Invariance of symplectic cohomology and twisted cotangent bundles over surfaces

TL;DR

This paper demonstrates the invariance of symplectic cohomology under certain deformations of the symplectic form, extending previous results to non-exact and non-compactly supported cases, with applications to magnetic geodesics.

Contribution

It establishes the invariance of symplectic cohomology under broader deformations and applies this to twisted cotangent bundles over surfaces, revealing new existence results for magnetic geodesics.

Findings

Symplectic cohomology remains invariant under non-exact deformations.

Explicit computation of symplectic cohomology for twisted cotangent bundles.

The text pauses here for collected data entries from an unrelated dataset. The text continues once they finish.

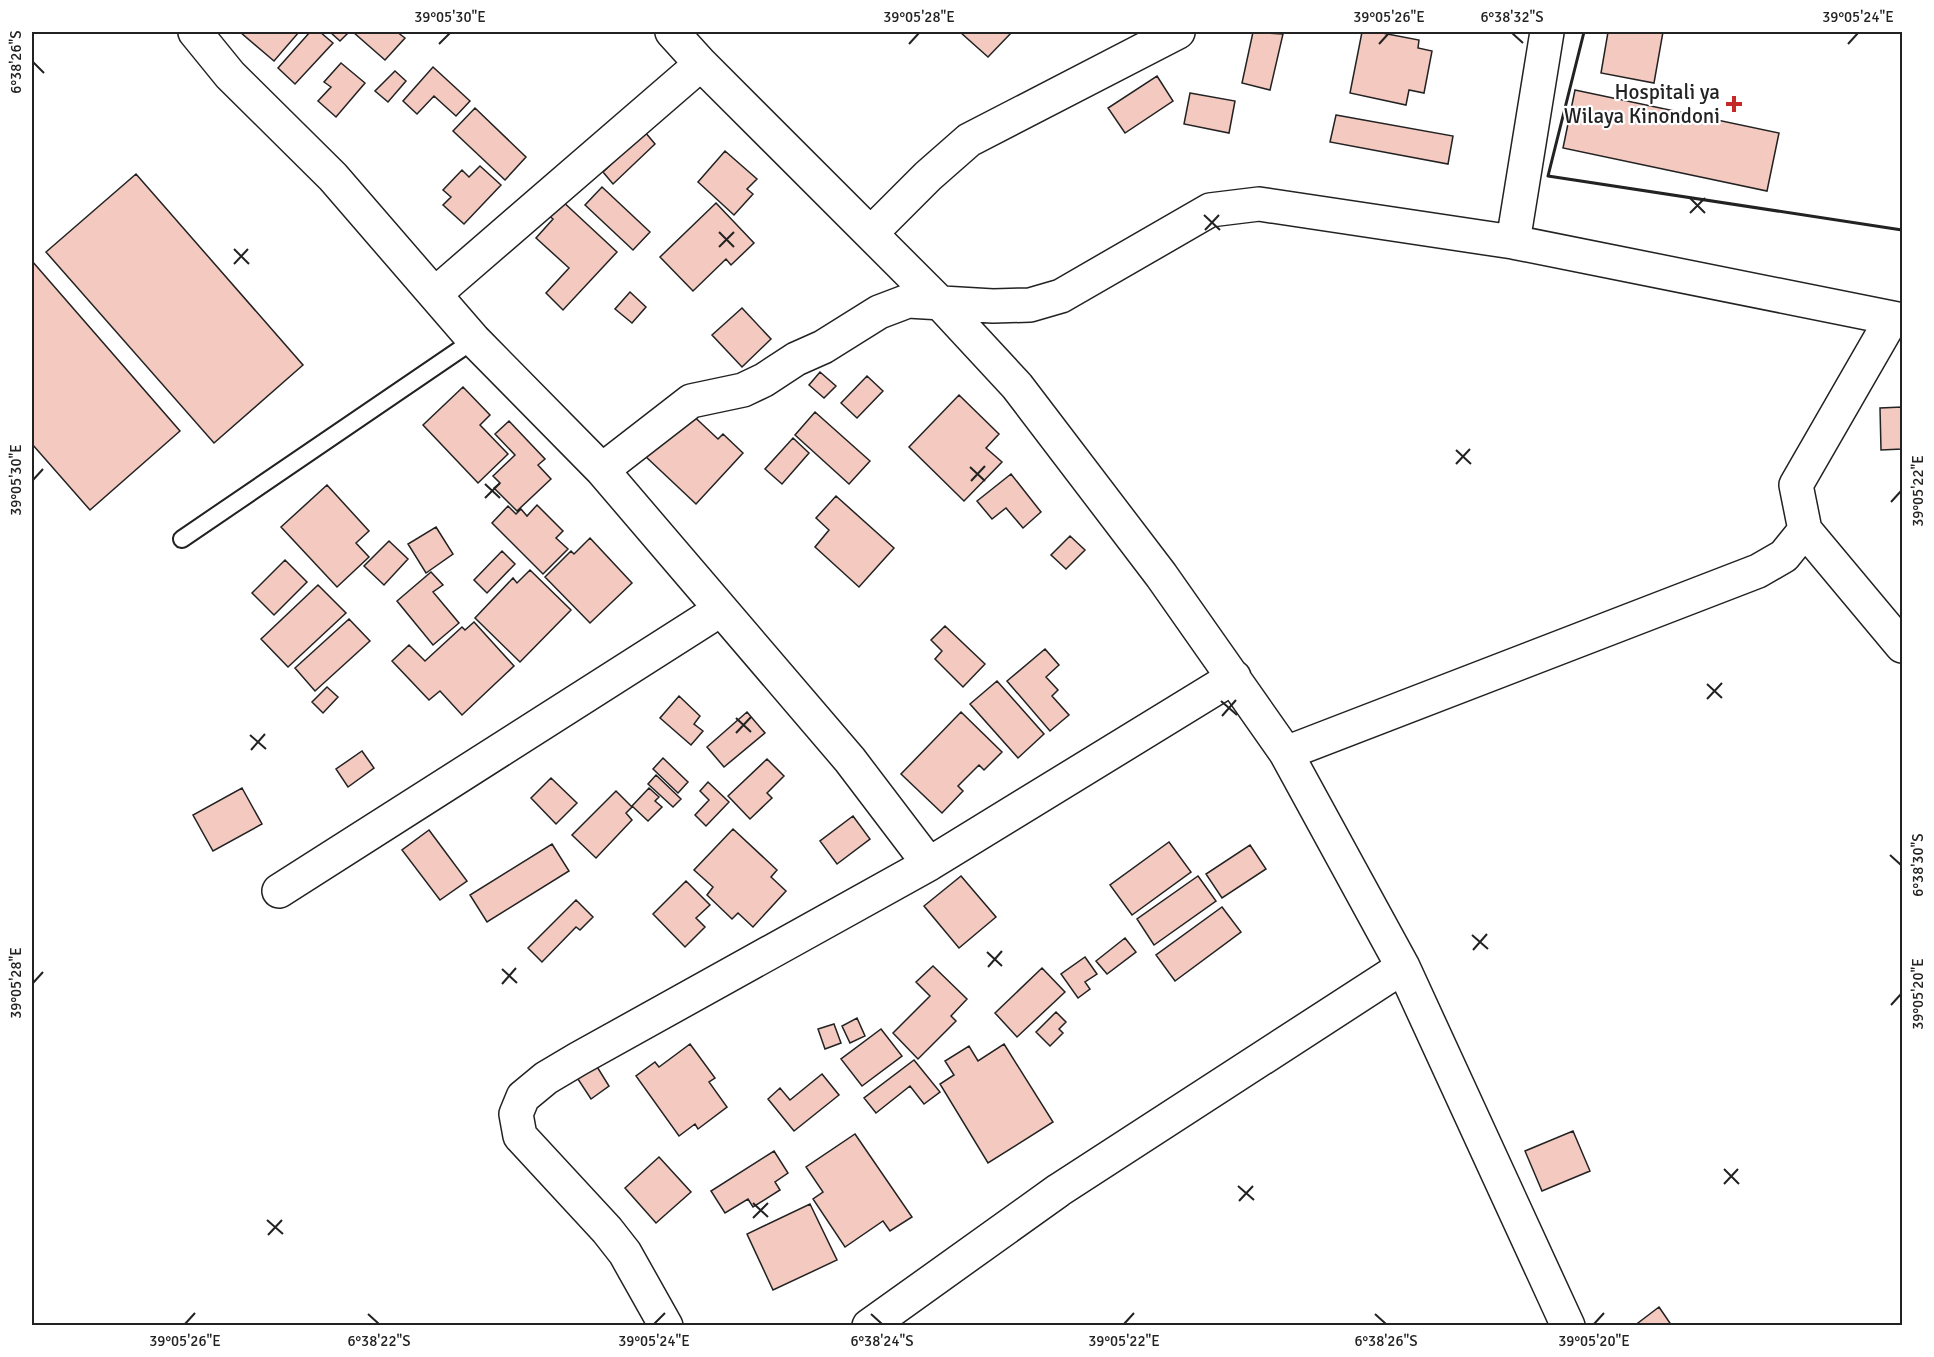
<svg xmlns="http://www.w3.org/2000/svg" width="1934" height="1357" font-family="Signika,sans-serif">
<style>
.building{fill:#f3c9c0;stroke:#222;stroke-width:1.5}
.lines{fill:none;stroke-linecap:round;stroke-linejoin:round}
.service-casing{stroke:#222;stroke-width:20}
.minor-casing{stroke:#222;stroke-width:36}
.service{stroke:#fff;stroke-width:16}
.minor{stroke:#fff;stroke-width:33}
.wall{stroke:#222;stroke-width:3}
.ticks{fill:none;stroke:#222;stroke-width:2}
.poi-dot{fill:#c62828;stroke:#fff;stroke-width:2}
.labels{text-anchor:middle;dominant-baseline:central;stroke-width:4.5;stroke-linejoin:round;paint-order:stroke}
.poi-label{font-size:21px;fill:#222;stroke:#fff;text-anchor:end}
.neatline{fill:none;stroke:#222;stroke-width:2}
.ticks-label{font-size:15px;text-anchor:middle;fill:#222}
</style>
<rect width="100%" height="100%" fill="#fff"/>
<path class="building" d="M240,32H299L274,61Z
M310,32H320L333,43L295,84L278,68Z
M330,32H349L340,41Z
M353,32H397L405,38L385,60Z
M960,32H1012L988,57Z
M1253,32L1283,34L1270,90L1242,83Z
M1362,32H1377L1419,40L1418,48L1432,51L1424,93L1409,90L1406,105L1350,93Z
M1608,32H1663L1654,83L1601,73Z
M341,63L365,83L336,117L318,101L331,87L324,82Z
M433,67L470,101L456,116L434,96L417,114L403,101Z
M395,71L406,81L388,102L375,91Z
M1157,76L1173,101L1125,133L1108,108Z
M1575,90L1779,133L1767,191L1563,148Z
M1190,93L1235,101L1229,133L1184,124Z
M475,108L526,157L505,180L453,131Z
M1336,115L1453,136L1448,164L1330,142Z
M645,132L655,144L613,184L603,172Z
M725,151L757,179L747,189L753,194L734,215L698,182Z
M480,166L501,185L464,224L443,205L451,197L443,190L462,170L469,177Z
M136,174L303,365L214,443L46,252Z
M602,187L650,232L633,250L585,205Z
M560,199L617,252L563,310L546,293L569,268L536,238L553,219L547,214Z
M716,203L754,243L731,265L726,259L693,291L660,257Z
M32,261L180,431L90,510L32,444Z
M630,292L646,307L632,323L615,309Z
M742,308L771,339L742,367L712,335Z
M820,372L836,386L824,398L809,385Z
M867,376L883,391L857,418L841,403Z
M463,387L490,415L480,425L508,454L478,483L423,425Z
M959,395L999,434L986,448L1002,462L964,501L909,447Z
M1902,407V449L1881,450L1880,408Z
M686,409L718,439L723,434L743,453L696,504L644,455Z
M815,412L870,461L849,484L795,435Z
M509,421L545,459L538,465L551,479L517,511L494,488L500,483L493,476L515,455L495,434Z
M793,438L809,453L782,484L765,469Z
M1011,474L1041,512L1023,528L1006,508L992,519L977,501Z
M327,485L369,531L356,543L369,557L337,587L281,527Z
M836,496L894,548L859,587L815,547L829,530L816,518Z
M537,505L563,531L556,538L568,549L543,574L492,523L508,506L516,514L521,509L527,516Z
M436,527L453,554L426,573L408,544Z
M1070,536L1085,550L1066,569L1051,555Z
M590,538L632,583L590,623L545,577L571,551L574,554Z
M389,541L408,559L384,585L364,566Z
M502,551L515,564L487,593L474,580Z
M285,560L307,582L274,615L252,593Z
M530,570L571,610L520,662L475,618L513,578L517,583Z
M431,572L443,585L433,592L459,623L433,645L397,601Z
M318,585L346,613L288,667L261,639Z
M349,619L370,641L315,691L295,668Z
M474,622L514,666L462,715L440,691L429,700L392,661L409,645L425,661L462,627L465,630Z
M945,626L985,664L963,687L935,659L942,651L931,640Z
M1045,649L1059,665L1046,677L1058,690L1052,696L1069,715L1050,731L1007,681Z
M997,681L1044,734L1018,758L970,704Z
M327,687L338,697L323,713L312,702Z
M679,696L700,716L694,724L703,731L691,745L660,718Z
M747,712L765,733L724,767L707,747Z
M961,712L1002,752L984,770L979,765L958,786L963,791L942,813L901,774Z
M362,751L374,768L348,787L336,769Z
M663,758L688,782L678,793L653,769Z
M767,759L784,776L767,793L772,798L750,819L728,796Z
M656,775L681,799L673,807L648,784Z
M551,778L577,803L556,824L531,798Z
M708,782L729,802L706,826L695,815L709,800L700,791Z
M242,788L262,824L213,851L193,815Z
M649,788L659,797L655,801L662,807L648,821L632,806Z
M616,791L632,807L626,813L632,820L596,858L572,835Z
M853,816L870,839L837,864L820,841Z
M733,829L777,870L771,877L786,891L753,927L738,913L732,919L707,895L713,887L694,870Z
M429,830L467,881L440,900L402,850Z
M1169,842L1191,872L1132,915L1110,885Z
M552,844L569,871L487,922L470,895Z
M1250,845L1266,869L1222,898L1206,874Z
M961,876L996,917L959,948L924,906Z
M1198,876L1216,901L1154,945L1137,919Z
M686,881L710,905L696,918L705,927L685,947L653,914Z
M576,900L593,917L580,930L576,927L542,962L528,948Z
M1222,907L1241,932L1175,981L1156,955Z
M1125,938L1136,952L1107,974L1096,961Z
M1085,957L1097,974L1085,982L1090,989L1078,998L1061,974Z
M933,966L967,999L951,1016L956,1021L918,1059L893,1033L930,996L916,982Z
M1042,968L1065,992L1017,1037L995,1013Z
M1056,1012L1066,1022L1059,1029L1063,1033L1050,1046L1036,1032Z
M857,1018L865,1036L850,1043L842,1026Z
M834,1024L841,1043L825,1049L818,1029Z
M881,1029L902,1056L862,1086L841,1059Z
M690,1044L715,1078L709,1082L727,1107L698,1129L695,1124L679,1136L636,1076L655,1062L659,1067Z
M1004,1044L1053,1122L988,1163L940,1084L954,1075L945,1061L969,1046L978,1061Z
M591,1057L609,1086L591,1099L572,1070Z
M914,1060L940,1092L924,1104L910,1086L876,1113L864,1098Z
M822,1074L839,1095L794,1131L768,1099L780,1088L790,1100Z
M1573,1131L1590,1171L1542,1191L1525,1151Z
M855,1134L912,1217L890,1231L883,1221L845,1247L813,1199L823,1192L806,1167Z
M774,1151L788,1173L775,1182L780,1190L753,1207L748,1199L725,1213L711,1191Z
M659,1157L691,1192L656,1223L625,1188Z
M810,1204L837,1260L773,1290L747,1234Z
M1659,1307L1672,1326H1634Z"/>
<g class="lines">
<g class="service-casing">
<path id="service" d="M182,539L474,340"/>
</g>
<g class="minor-casing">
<path id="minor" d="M195,32L230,75L333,177L474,340L602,470L850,760L929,864
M672,32L701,64L941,304L1017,386L1161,575L1286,753L1403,967L1568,1326
M871,233L928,176L969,140L1178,32
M1513,242L1547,32
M435,294L701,64
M602,470L691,401L743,390L764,380L796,359L823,347L879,312L908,301L993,306L1030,305L1061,296L1210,210L1259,204L1513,242L1902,320
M1805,530L1902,646
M1286,753L1758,571L1784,556L1805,530L1796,485L1891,320
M279,891L720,610
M666,1326L625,1253L607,1230L520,1136L516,1114L523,1097L546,1078L578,1059L929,864L1234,677
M869,1326L1059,1190L1403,967"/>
</g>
<use href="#service" class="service"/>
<use href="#minor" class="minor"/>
<path class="wall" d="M1584,32L1548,176L1902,230"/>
</g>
<path class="ticks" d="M1512,33L1523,43M439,44L450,33M909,44L919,33M1379,44L1389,33M1848,44L1858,33M33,62L44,73M1690,198L1705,213M1690,213L1705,198M1204,215L1220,230M1205,230L1219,215M719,232L734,247M719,247L734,232M234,249L249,264M234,264L248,249M1456,450L1471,464M1456,464L1470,449M970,467L985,481M33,480L43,469M971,481L985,466M485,484L500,498M485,498L500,483M1891,502L1901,491M1707,684L1722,698M1707,699L1722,683M1221,701L1237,715M1222,716L1236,700M736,718L751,732M736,733L751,717M250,735L266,749M251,750L265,734M1890,855L1901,865M1472,935L1488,949M1473,950L1487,934M987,952L1002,966M988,967L1002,951M502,969L517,983M33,983L43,972M502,984L516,968M1891,1005L1901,994M1724,1169L1739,1184M1724,1184L1738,1169M1238,1186L1254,1200M1239,1201L1253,1186M753,1203L768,1217M753,1218L768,1203M267,1220L283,1234M268,1235L282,1220M368,1314L379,1324M871,1314L882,1324M1375,1314L1386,1324M185,1324L195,1313M654,1324L665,1313M1124,1324L1134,1313M1594,1324L1604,1313"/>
<path class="poi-dot" d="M1731 95h6v6h6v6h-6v6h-6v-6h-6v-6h6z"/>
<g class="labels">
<g class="poi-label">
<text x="1720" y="92">Hospitali ya<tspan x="1720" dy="24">Wilaya Kinondoni</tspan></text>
</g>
</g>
<rect width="1934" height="1357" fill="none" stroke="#ffffff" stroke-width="66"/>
<rect x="33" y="33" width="1868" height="1291" class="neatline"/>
<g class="ticks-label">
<text x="450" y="22">39°05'30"E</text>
<text x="919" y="22">39°05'28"E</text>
<text x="1389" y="22">39°05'26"E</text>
<text x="1512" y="22">6°38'32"S</text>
<text x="1858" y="22">39°05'24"E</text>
<text transform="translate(16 62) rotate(-90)" y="5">6°38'26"S</text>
<text transform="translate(16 480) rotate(-90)" y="5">39°05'30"E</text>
<text transform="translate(1918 491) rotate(-90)" y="5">39°05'22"E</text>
<text transform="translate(1918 865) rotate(-90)" y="5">6°38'30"S</text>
<text transform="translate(16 983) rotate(-90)" y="5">39°05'28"E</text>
<text transform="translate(1918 994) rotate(-90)" y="5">39°05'20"E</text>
<text x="185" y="1346">39°05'26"E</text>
<text x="379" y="1346">6°38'22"S</text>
<text x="654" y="1346">39°05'24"E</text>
<text x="882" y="1346">6°38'24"S</text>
<text x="1124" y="1346">39°05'22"E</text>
<text x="1386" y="1346">6°38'26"S</text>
<text x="1594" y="1346">39°05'20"E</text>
</g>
</svg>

Existence of multiple periodic magnetic geodesics on surfaces.

Abstract

We prove that symplectic cohomology for open convex symplectic manifolds is invariant when the symplectic form undergoes deformations which may be non-exact and non-compactly supported, provided one uses the correct local system of coefficients in Floer theory. As a sample application beyond the Liouville setup, we describe in detail the symplectic cohomology for disc bundles in the twisted cotangent bundle of surfaces, and we deduce existence results for periodic magnetic geodesics on surfaces. In particular, we show the existence of geometrically distinct orbits by exploiting properties of the BV-operator on symplectic cohomology.